The Road to Ruin Has Great Coverage

By Michael

There’s this ad on television that’s driving me crazy right now. A mom and her daughter are at the mall. Okay, I only have one X, so I never quite get it when a mother and daughter in some ad are at the mall, smiling and giggling like they’re just about to collect their lottery winnings or jet away with Oprah. But that’s not the part that’s driving me crazy.

Mother and child are at the top of the escalator. I think the kid is 10 or 11, maybe 12. She must be, because she already has a cell phone and who would give their kids a phone before the ripe, old, incredibly mature age of 10? So the kid is old enough to have a cell phone and she is about to start down the escalator….

All by herself.

Just like a big girl.

Without training wheels.

At the mall.

And the announcer knows mom is worried because…well…you know what happens in shopping malls. You might as well leave her tied to the railroad tracks. (Yes, I know bad things can happen at a shopping mall, but the same holds true for kitchens, schools and church. Did I mention it appears to be an indoor mall??)

Okay, so back to our story. The announcer wants mom—not just the mom in the ad but all of you moms—to know that her child—your child—could be kidnapped and killed—or worse—at the bottom of the escalator. And probably will be. If she isn’t packing….not a gun….but the right cell phone.

Because, in the murderous, heartless, Godless, snakepit of evil that is a shopping mall, you’re a goner if you don’t have the best 3G network.

The announcer doesn’t come right out and say it, but you know what he’s thinking. Why did you even bother feeding and clothing this kid and, maybe, sending her to school to learn to read and write and do all that mathicatin’ if you were just going to bring her to the mall and let her die?

And I’m thinking, if somebody tries to grab this kid and her first thought is to make a phone call instead of screaming for help from the 50,000 people in earshot, somebody’s momma done taught her wrong.

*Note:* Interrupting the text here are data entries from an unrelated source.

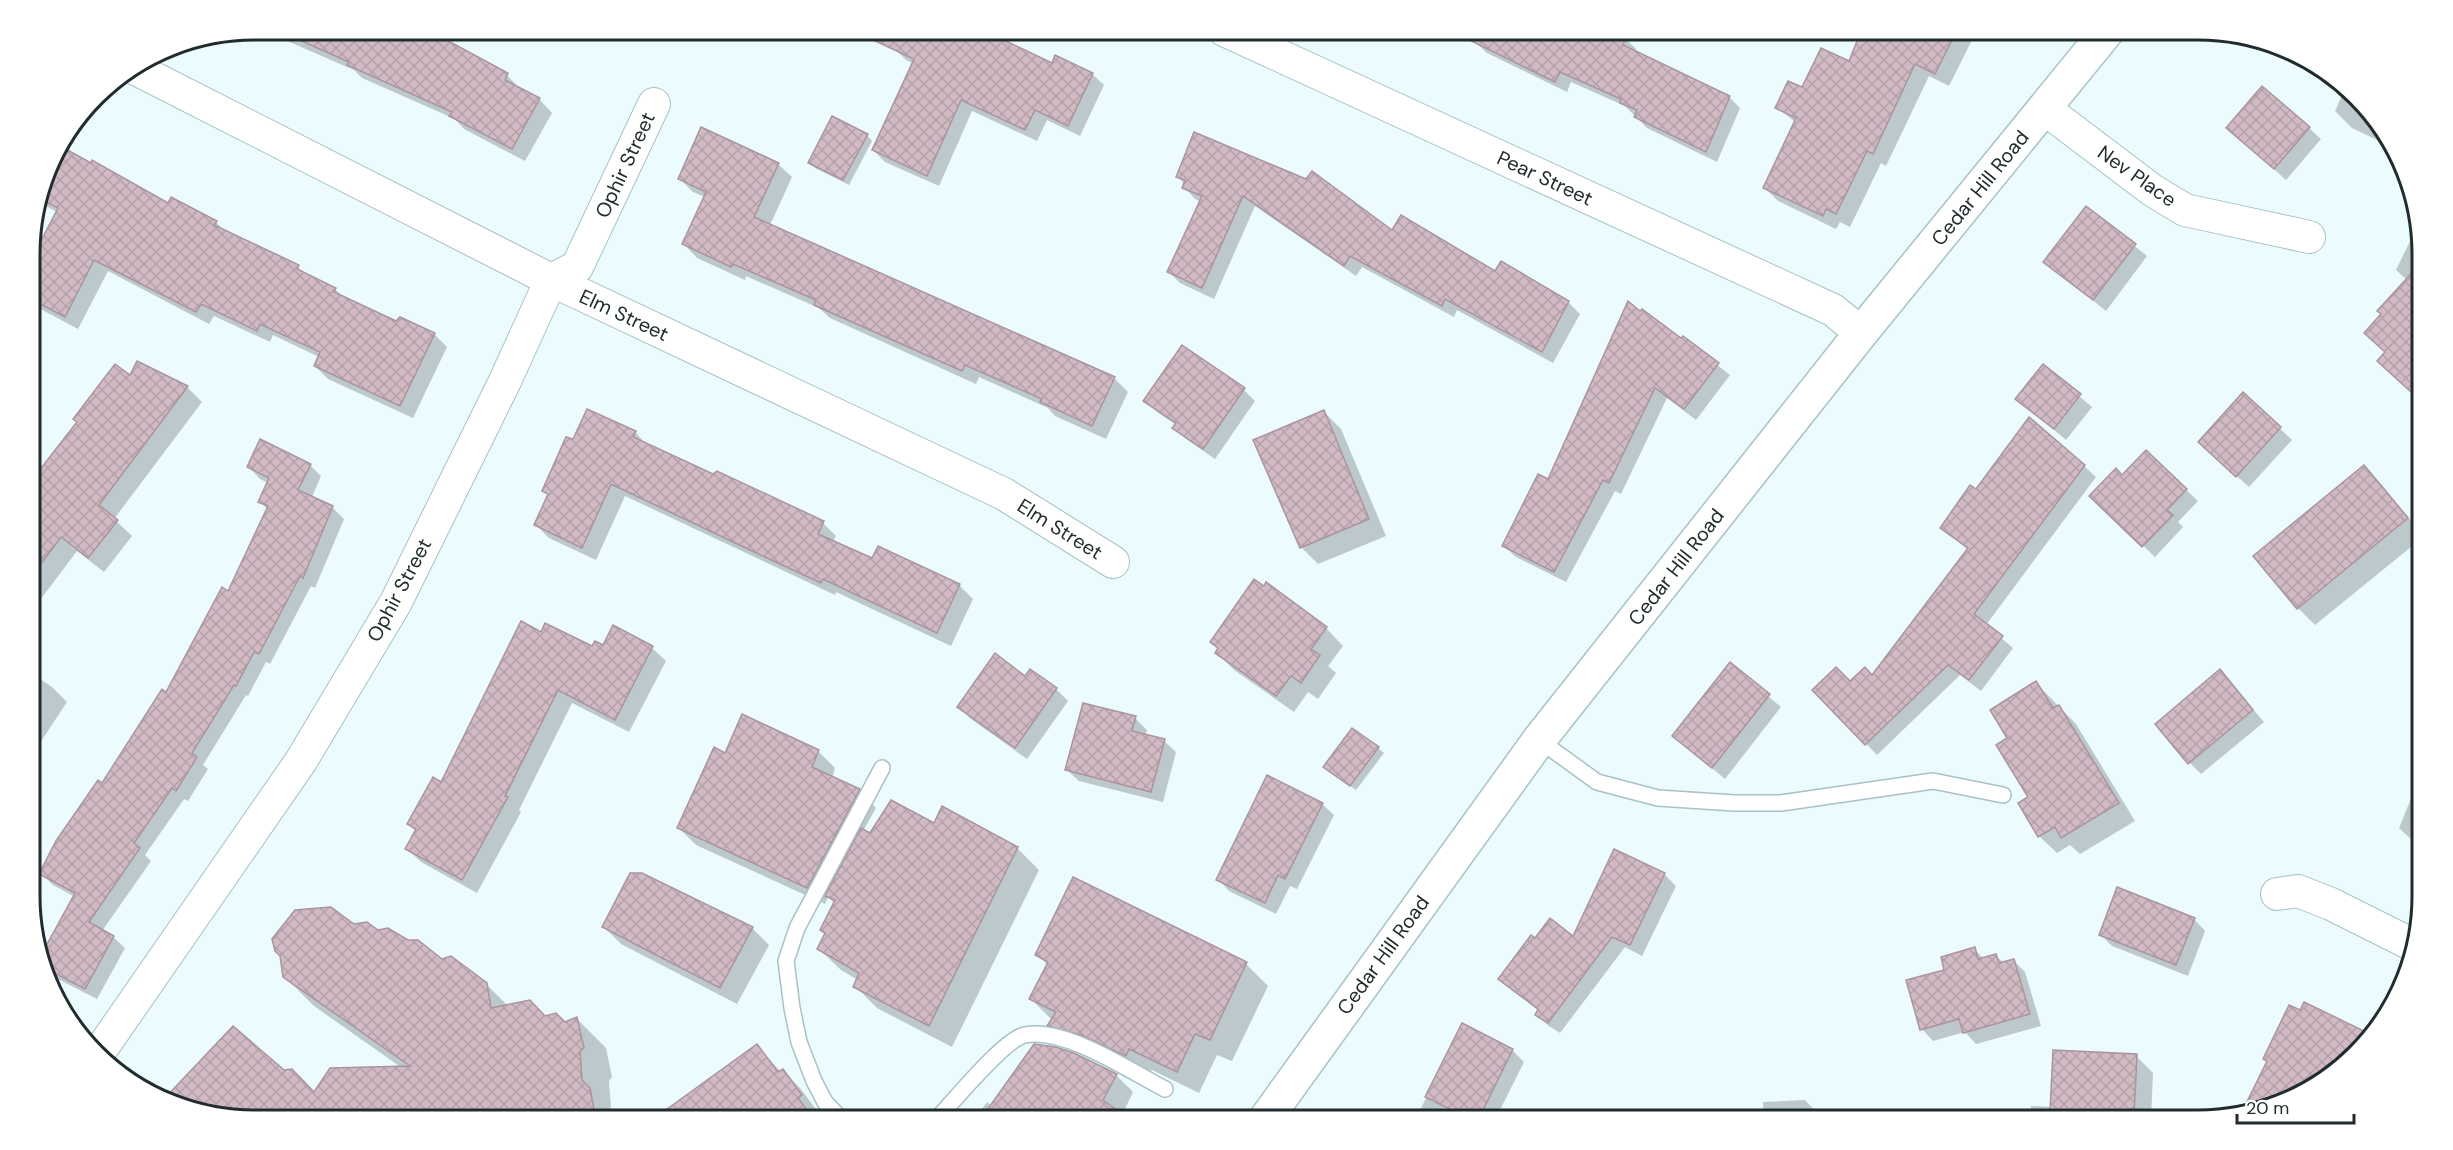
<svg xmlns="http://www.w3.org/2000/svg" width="2453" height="1150" font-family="'DM Sans',sans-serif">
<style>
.shadow{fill:#0003}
.building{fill:url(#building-cross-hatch);stroke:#aa949d;stroke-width:1.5}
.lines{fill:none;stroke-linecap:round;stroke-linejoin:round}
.service-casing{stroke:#a7c2c7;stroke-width:18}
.minor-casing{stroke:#a7c2c7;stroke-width:34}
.tertiary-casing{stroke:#a7c2c7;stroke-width:36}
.service{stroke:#fff;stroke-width:15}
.minor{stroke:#fff;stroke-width:32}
.tertiary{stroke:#fff;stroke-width:33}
.labels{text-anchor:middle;stroke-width:4.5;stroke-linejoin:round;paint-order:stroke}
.street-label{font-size:20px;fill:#212c2e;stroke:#fff}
.rim{fill:none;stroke:#212c2e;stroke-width:3}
</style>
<defs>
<pattern id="building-cross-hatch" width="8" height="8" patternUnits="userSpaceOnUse" patternTransform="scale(1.5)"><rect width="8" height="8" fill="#d2bac4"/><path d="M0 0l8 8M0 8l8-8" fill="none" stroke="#b4a0a9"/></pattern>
</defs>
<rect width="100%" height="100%" fill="#ebfbfe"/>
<!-- shadow -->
<g class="shadow">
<path d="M262,30H434L438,34L437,37L507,75L520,89L539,99L552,113L525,161L464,129L455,119L362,78L354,70Z"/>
<path d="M903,30H991L994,33L993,36L1052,65L1092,74L1104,85L1080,136L1047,120L1037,141L972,111L939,186L885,162L873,150L913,63L906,60L895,49Z"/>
<path d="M1462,30H1611L1625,38L1636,49L1635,53L1729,97L1740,108L1717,162L1647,128L1625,106L1571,82L1567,92L1487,53Z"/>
<path d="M1863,30H1968L1974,36L1949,86L1929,76L1886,166L1881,163L1850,227L1840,222L1836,229L1778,201L1765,188L1796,123L1777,107L1802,89L1849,63Z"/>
<path d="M2346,87L2377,118L2394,148L2352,128L2335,111Z"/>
<path d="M2228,128H2309L2321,139L2286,180Z"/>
<path d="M867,135L872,141L849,185L815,168L810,163Z"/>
<path d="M53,155L168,205L216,222L226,233L298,267L307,276L335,289L344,298L397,323L434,334L447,347L413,418L328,379L315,366L319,357L273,335L270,342L214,316L209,324L108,271L78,329L31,304V264L57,212L40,203Z"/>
<path d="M778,164L792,177L770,225L1114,378L1128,392L1106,439L1055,416L1048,408L979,377L976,384L830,318L819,308L746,276L745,280L697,258L684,244L705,197L693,192L679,178Z"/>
<path d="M1177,177L1393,232L1496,273L1501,263L1568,302L1580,314L1553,363L1457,310L1454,317L1362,267L1356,276L1255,206L1214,299L1180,283L1169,272L1201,202L1195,199L1184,187L1185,184Z"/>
<path d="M2087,208L2147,256L2106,311L2045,262Z"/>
<path d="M2421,226L2422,401L2386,353L2407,280L2396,270L2412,237L2415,238Z"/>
<path d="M1683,338L1730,375L1696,420L1667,398L1621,494L1615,491L1566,582L1516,557L1504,546L1549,481Z"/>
<path d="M2043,366L2092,407L2066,440L2017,399Z"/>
<path d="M130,377L187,387L202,402L114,519L132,536L104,572L77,551L31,612V484Z"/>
<path d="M1244,390L1255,401L1215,459L1186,439L1174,428L1176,425L1157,412L1145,400Z"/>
<path d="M2243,394L2292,440L2249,487L2212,454Z"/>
<path d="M1324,412L1341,429L1386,536L1318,564L1301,547Z"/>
<path d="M635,432L647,445L823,523L836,536L833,542L873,560L959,585L973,599L951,646L836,592L835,595L625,496L596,560L549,538L536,525L549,496L544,490L574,441Z"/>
<path d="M2146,452L2198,501L2178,522L2183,527L2155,557L2103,507L2122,477Z"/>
<path d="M310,465L321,476L312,497L332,507L344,519L315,588L311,586L270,664L266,662L248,696L246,695L203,765L208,769L188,801L184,799L145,855L151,861L102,931L113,937L125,948L97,999L50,975L43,967L41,959L75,897L53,885L41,873L167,694L229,593L268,510L260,501L268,483L260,479L249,467Z"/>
<path d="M2084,466L2096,477L1986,625L2013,648L1981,691L1960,675L1877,755L1814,690L1872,677L1968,550L1941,527Z"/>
<path d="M2364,467L2381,484L2422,534V538L2315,625L2298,608Z"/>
<path d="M31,622L40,631L31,642Z"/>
<path d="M1326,628L1343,646L1328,666L1336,673L1318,699L1308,692L1294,712L1234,670L1217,653L1219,649L1212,642Z"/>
<path d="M542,634L593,649L652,648L666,661L629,732L572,703L519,810L521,812L477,893L421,862L407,849L416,832L409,824L441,784Z"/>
<path d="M1730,664L1781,707L1725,779L1674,736Z"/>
<path d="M2220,671L2264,722L2201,774L2190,763Z"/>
<path d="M31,673L52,687L67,702L32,755Z"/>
<path d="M1026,678L1056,689L1068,701L1027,759L971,719L959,707Z"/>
<path d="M2036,683L2076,724L2135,821L2080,854L2070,845L2057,853L2039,836L2030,798L2009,738Z"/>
<path d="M1135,718L1147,730L1145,736L1164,741L1176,752L1163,802L1079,781L1067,770Z"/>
<path d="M1378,748L1384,753L1356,790L1331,772Z"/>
<path d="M818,751L835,768L832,778L859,790L876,808L863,831L870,835L934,825L1017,848L1039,870L952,1047L877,1008L855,986L858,980L841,970L819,949L826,935L821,930L835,904L828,897L825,904L696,845L678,827L725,755Z"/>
<path d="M2423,769V845L2413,841L2399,828Z"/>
<path d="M1322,804L1334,815L1297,889L1290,886L1276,914L1229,891L1218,879Z"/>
<path d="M1664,874L1676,886L1642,956L1625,947L1560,1033L1549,1026L1537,1015L1539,1011L1500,979L1535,940L1574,938Z"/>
<path d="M1074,879L1246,964L1268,986L1232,1061L1217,1055L1199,1093L1152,1070L1148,1077L1071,1047L1049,1025L1053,1021L1031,999L1048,965L1037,955Z"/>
<path d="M2194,919L2205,931L2188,976L2112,946L2100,934Z"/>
<path d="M354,926L377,931L441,960L486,984L508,1006L565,1024L577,1019L606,1048L612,1077L609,1081L611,1110L619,1120H254L171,1103L174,1091L283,1071L314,1094L402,1068L314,1006L284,976Z"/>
<path d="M604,927L752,928L769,945L737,1004L621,944Z"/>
<path d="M1974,949L1984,959L1996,956L2004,963L2014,961L2025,972L2041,1026L1976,1044L1965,1032L1933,1041L1922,1029L1945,971Z"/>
<path d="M1463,1025L1512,1050L1524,1062L1495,1120H1415Z"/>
<path d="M2365,1033L2371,1038L2368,1043L2324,1082L2271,1108L2243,1114L2268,1062L2265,1059Z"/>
<path d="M757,1046L781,1072L783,1071L800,1088L818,1112L814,1116L817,1120H655Z"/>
<path d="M2136,1056L2153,1073L2151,1120H2031V1106L2052,1107Z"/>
<path d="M1116,1075L1133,1092L1122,1115L1128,1120H974L987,1102L992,1106Z"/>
<path d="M1805,1100L1820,1116L1825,1115L1829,1119L1894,1115L1899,1120H1764L1763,1102Z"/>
</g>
<!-- building -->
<g class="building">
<path d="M277,30H428L508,73L505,80L540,98L512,149L449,116L452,112L347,65L349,62Z"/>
<path d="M852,30H983L1052,63L1055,55L1093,73L1068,126L1035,110L1025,130L961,100L927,176L872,150L914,59Z"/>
<path d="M1449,30H1629L1623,45L1730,96L1706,152L1634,117L1637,110L1620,103L1621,99L1560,72L1555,82Z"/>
<path d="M1846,30H1957L1935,74L1915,64L1873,154L1867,151L1836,214L1826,209L1823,216L1763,188L1796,118L1775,108L1788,81L1802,87L1821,48L1849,61L1859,36Z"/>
<path d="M2262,86L2310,127L2274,169L2226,128Z"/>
<path d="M832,116L868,134L843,180L808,163Z"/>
<path d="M701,127L779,163L754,217L1115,377L1092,426L1040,402L1042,399L965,365L962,371L814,305L816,300L733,264L731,267L682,244L706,192L678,179Z"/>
<path d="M1194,132L1306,179L1312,171L1392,230L1401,215L1495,271L1501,261L1569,301L1542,352L1445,299L1442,306L1350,256L1344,266L1243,196L1202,288L1167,272L1202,196L1182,188L1185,180L1176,177Z"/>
<path d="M60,146L91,163L92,160L168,203L171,197L217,221L214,225L299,265L297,269L336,288L334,292L396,321L400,317L435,333L400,406L314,366L320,352L260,324L257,331L201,304L196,312L94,260L65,317L31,299V260L58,208L41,199L53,155Z"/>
<path d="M2086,206L2136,244L2093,300L2043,262Z"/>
<path d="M2421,263V330L2422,402L2377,361L2385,352L2364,333L2381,314L2377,311Z"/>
<path d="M1628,301L1640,311L1642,309L1681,338L1683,336L1719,363L1684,409L1655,388L1609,483L1603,480L1554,572L1502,546L1538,474L1548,479Z"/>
<path d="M1182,345L1245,388L1203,449L1172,428L1176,423L1143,401Z"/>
<path d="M137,361L188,386L99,505L118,520L88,558L61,537L31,577V481L77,422L73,419L115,364L130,375Z"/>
<path d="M2043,364L2081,394L2054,429L2015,399Z"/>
<path d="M2243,392L2281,427L2236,477L2198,442Z"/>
<path d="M587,409L636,431L633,437L713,474L717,471L824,521L818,534L872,558L878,546L960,584L937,633L823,579L821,583L750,550L611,484L582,548L534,525L548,494L542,491L566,437L573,439Z"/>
<path d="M1324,410L1369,519L1300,548L1253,440Z"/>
<path d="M2029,417L2085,465L1974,614L2003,636L1969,680L1948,665L1865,745L1812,690L1836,667L1850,681L1865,667L1872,675L1968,548L1940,528L1970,485L1976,489Z"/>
<path d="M260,439L311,464L298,490L333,506L303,578L300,576L259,654L254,652L236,686L234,685L192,753L197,757L176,791L172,788L134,843L140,848L89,922L114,936L85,989L43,967L40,957L75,893L39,874L56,841L98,780L102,783L162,689L166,692L222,587L228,591L268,506L258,502L269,478L247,467Z"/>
<path d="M2146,450L2187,489L2167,510L2173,515L2142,547L2089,496L2116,468L2122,475Z"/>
<path d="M2364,465L2408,518L2297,609L2253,556Z"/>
<path d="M1254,579L1264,586L1266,582L1327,627L1311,649L1320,655L1301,683L1291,676L1276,696L1215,653L1218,648L1210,642Z"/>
<path d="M521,621L541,632L545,623L592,646L595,641L603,645L613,625L653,646L615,720L558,690L505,796L508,797L462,880L405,849L416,829L407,824L433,777L441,782Z"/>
<path d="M995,653L1025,676L1030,669L1057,688L1015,748L957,707Z"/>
<path d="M1730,662L1770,694L1712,768L1672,736Z"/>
<path d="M2220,669L2253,710L2188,764L2155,724Z"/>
<path d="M2036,681L2053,708L2059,705L2119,803L2061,838L2055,827L2038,837L2018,803L2028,797L1996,745L2007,738L1990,710Z"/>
<path d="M1083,703L1136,716L1132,731L1165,739L1151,792L1065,770Z"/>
<path d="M742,714L819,750L812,767L860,789L807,888L677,828L714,747L725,753Z"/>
<path d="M1352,728L1379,747L1350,786L1323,767Z"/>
<path d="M1267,775L1323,803L1285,879L1278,875L1265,903L1216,880Z"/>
<path d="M891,800L934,823L942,806L1018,847L929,1026L853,987L859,973L817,949L825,933L820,930L835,900L825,896L861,828L870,833Z"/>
<path d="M1614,849L1665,873L1630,945L1612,937L1548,1023L1535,1015L1538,1009L1498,979L1531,935L1535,938L1550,918L1573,936Z"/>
<path d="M630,873H642L753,927L720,988L602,927Z"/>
<path d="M1073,877L1247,962L1210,1040L1195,1034L1177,1072L1129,1049L1126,1056L1081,1035L1047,1026L1056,1012L1029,999L1048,962L1035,955Z"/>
<path d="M2117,887L2195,918L2176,965L2099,935Z"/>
<path d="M331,907L354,924L367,922L378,930L388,928L408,940H418L442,959L451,956L487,983L491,1008L530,1000L545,1016L556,1013L565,1022L577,1017L584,1048L580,1051L582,1080L590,1088L596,1120H254L163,1100L233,1026L284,1070L292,1069L314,1092L330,1068L410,1066L283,977L280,956L275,951L272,939L295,910Z"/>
<path d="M1975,947L1978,959L1996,954L1999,963L2014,959L2030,1014L1963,1033L1959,1019L1920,1030L1906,980L1944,970L1941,957Z"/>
<path d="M2304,1002L2366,1032L2356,1054L2324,1082L2271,1108L2241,1114L2267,1061L2263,1059L2289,1005L2300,1010Z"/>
<path d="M1462,1023L1513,1049L1478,1120H1472L1425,1097Z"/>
<path d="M757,1044L778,1072L783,1069L802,1095L798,1098L814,1120H652Z"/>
<path d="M1034,1044L1056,1047L1074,1053L1117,1074L1103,1100L1130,1120H980Z"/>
<path d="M2053,1050L2137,1054L2134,1116L2050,1112Z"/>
</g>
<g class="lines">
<!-- service casing -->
<g class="service-casing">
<g id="service">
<path d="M1539,740L1597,782L1658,798L1734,803H1781L1933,781L2003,795"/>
<path d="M842,1120L825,1102L814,1081L799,1042L792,1008L786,961L797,928L882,768"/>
<path d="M936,1120C953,1102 1005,1038 1025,1035C1065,1027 1130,1071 1165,1089"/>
</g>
</g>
<!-- minor casing -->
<g class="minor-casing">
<g id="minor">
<path d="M1224,30L1833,310L1861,333"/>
<path d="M134,68L551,280L1004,494L1113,562"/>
<path d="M2045,109L2152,190L2185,210L2309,237"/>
<path d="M2277,894L2298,891L2331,904L2413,945"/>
<path d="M98,1054L301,761L396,602L505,381L551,280L577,267L654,104"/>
</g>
</g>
<!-- tertiary casing -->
<g class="tertiary-casing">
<path id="tertiary" d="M1265,1120L1539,740L1861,333L2108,30"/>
</g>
<!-- service -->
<use href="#service" class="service"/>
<!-- minor -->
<use href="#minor" class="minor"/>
<!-- tertiary -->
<use href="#tertiary" class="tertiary"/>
</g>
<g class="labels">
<!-- street labels -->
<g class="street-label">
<text transform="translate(625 165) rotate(-65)" y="7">Ophir Street</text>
<text transform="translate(2137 176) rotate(35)" y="7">Nev Place</text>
<text transform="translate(1545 178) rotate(25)" y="7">Pear Street</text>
<text transform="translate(1980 188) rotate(-51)" y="7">Cedar Hill Road</text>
<text transform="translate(624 315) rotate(25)" y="7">Elm Street</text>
<text transform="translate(1060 529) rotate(32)" y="7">Elm Street</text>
<text transform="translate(1676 567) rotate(-52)" y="7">Cedar Hill Road</text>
<text transform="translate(399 590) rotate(-62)" y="7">Ophir Street</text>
<text transform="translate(1383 955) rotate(-54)" y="7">Cedar Hill Road</text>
</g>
</g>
<!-- crop -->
<path d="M0 0H2453V1150H0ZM254 40H2198A214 214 0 0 1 2412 254V896A214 214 0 0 1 2198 1110H254A214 214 0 0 1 40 896V254A214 214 0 0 1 254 40Z" fill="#fff" fill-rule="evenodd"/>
<path class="rim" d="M254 40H2198A214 214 0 0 1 2412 254V896A214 214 0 0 1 2198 1110H254A214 214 0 0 1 40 896V254A214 214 0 0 1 254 40Z"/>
<!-- scale -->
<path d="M2237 1114v9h117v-9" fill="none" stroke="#212c2e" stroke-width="3"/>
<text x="2246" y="1114" font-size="18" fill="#212c2e" stroke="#ffffff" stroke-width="4.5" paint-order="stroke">20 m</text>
</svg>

But the other thing I’m thinking is that the ad agency that produced this spot did lots of research. They know what mom and dad know: No kid of 10 or 12 needs a cell phone, but they all want one. And they all want one because everyone has one.

NB: Okay, folks, I’ve fallen for this spiel too many times, but it occurs to me that it’s impossible. If all the kids have one already, all the kids can’t want one. If all the kids want one, it can’t possibly be because all the kids have one. See? After your kids finally grow up and move out, your analytical thinking skills return. It’s too late for me, but maybe you can save yourselves.

So the people at the ad agency do their research and they figure out that they can sell us tons of cell phones if they only play on our fears. Cell phones aren’t for keeping up with cool kids and the Kardashians. Cell phones, like seat belts, save lives. Yep, that’s right. Uh-huh.

Marketers know that parents are absolute suckers for safety, especially when it comes to our kids. Appeals to safety trump common sense and financial capacity. None of us wants to be the one whose child suffered because we wouldn’t fork over $50 for extra security.

We don’t always get what we pay for, of course. It turns out that cell phones are self-contained sexting modules, which can lead to all kinds of complications in life. Maybe mom doesn’t want her daughter to have a great 3G network after all.

Michael Rosenbaum is 5 Minutes for Parenting’s first dadblogger. He is a business consultant, playwright and author of Your Name Here: Guide to Life.

Michael blogs on life issues at Your Name Here Guide to Life and manages the Adult Conversation discussion group on Linked-In.

6 Responses to The Road to Ruin Has Great Coverage
  1. […] The Road to Ruin Has Great Coverage At the dablog… […]

  2. Miche
    April 6, 2010 | 10:53 am

    I loved this 🙂

  3. Hannah
    April 6, 2010 | 11:21 pm

    Ha! Don’t even get me started about how the powers that be behind TV commercials love to play on our worst fears, insecurities and ideals revolving around the elusive Perfect Parent. (That Neo-to-Go scene at the park springs to mind.) I can’t figure out whether they’re all made by single folks, or actual parents who have just betrayed their own kind.

  4. Kelly
    April 8, 2010 | 6:15 pm

    I’ve seen that commercial! I rolled my eyes at its cheesiness. I never caught the more subtle messages about buying my kids’ a cell phone to keep them safe from the mall monsters.

    One of my friends this week said she’s not getting her daughter a cell phone until she’s 18. That’s the rule, and she’s sticking to it. I like the idea.